I am a human being, but I have been training on ChatGPT conversations for a few years, is it starting to show?
FWIW, I was using em-dash before it was actively the opposite of cool.
It's not just that, this construction:

> This isn't X, this is Y

is a huge ChatGPT signal.

But surely it is only a ChatGPT signal because it was a strong signal in the training data. You need more than one strong signal with that sort of potential for false positives to make a reasonably accurate identification.
If it is, it's one I've neither heard others mention before nor seen often enough myself to consider it a tell (but for the latter, I do use ChatGPT's customisation options).
I love how completely prosaic phrases are now "ChatGPT signals".
Do we really think an account that's been here since 2009 and claims to be a software developer is using ChatGPT to write comments on Hacker News?
I think that people aren't farming out work to ChatGPT as you've imagined, but moreso using it to "help them write" if they're poor writers.
Dude, half my stuff on here is downvoted. I am not a good writer, but I do my best. My opinions and thoughts are my own and I am not using ChatGPT to make hot takes on hacker news, but I do use ChatGPT and have conversations with it.
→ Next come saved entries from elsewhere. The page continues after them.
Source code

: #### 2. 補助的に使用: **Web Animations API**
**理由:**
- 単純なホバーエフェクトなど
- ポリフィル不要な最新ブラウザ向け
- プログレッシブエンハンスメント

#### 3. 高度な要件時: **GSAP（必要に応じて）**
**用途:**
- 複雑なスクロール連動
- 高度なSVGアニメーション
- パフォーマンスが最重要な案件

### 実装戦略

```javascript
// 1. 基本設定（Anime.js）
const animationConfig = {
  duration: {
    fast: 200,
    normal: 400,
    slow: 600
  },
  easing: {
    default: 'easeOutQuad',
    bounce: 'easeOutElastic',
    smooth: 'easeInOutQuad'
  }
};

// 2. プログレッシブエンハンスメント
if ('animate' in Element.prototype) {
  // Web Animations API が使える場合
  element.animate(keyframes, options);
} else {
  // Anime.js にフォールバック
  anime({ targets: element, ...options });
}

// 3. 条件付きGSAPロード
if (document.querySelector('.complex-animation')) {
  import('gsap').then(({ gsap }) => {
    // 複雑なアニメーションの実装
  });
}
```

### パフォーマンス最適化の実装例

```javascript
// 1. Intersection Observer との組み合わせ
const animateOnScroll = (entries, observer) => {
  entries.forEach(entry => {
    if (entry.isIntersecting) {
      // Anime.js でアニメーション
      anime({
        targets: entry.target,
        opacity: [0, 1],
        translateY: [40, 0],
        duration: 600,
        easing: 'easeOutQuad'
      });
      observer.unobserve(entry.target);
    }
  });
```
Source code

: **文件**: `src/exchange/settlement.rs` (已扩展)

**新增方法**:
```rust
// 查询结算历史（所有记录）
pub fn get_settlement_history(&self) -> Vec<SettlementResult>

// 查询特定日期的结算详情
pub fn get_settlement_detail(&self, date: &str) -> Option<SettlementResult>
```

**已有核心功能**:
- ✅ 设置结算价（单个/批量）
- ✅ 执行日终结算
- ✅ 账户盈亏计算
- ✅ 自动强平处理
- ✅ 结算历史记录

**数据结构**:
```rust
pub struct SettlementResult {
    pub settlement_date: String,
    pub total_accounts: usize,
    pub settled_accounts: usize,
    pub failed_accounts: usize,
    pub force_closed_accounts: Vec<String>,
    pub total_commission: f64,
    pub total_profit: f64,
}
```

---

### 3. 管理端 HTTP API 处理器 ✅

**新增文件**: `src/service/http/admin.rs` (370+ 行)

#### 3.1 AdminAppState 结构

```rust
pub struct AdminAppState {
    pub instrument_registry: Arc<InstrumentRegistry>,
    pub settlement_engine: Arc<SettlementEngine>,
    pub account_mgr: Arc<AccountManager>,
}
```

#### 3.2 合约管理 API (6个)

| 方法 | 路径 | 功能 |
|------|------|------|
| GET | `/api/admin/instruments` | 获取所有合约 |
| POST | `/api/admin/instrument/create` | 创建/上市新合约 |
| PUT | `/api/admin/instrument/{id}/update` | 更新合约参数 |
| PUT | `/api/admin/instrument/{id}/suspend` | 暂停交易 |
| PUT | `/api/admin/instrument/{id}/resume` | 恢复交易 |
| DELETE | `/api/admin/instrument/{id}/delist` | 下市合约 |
Sometimes when I talk to British people, I start to do an accent a little bit. I think I just chameleon my tone to recent conversations, but I can't convince you otherwise.

Unrelatedly, there is a upended tortoise outside my house struggling in the heat. I am not sure why I refuse to help him, can you tell me why?

The classic Chatgpt "upended tortoise" tangent. This guy, I swear
You're Harrison Ford - we knew it !
what in that top comment made you suspicious of ChatGPT usage? It doesn't seem to be that tone at all.
I checked; their post has good ol' fashioned hyphens, no em-dashes, so it's less likely to be slop.
Stated above, not just em-dash, but the following:

> This isn't X, this is Y

This is ChatGPT's favorite rhetorical flourish without exception.

ChatGPT wouldn't have set the apostrophe incorrectly in "it's customers".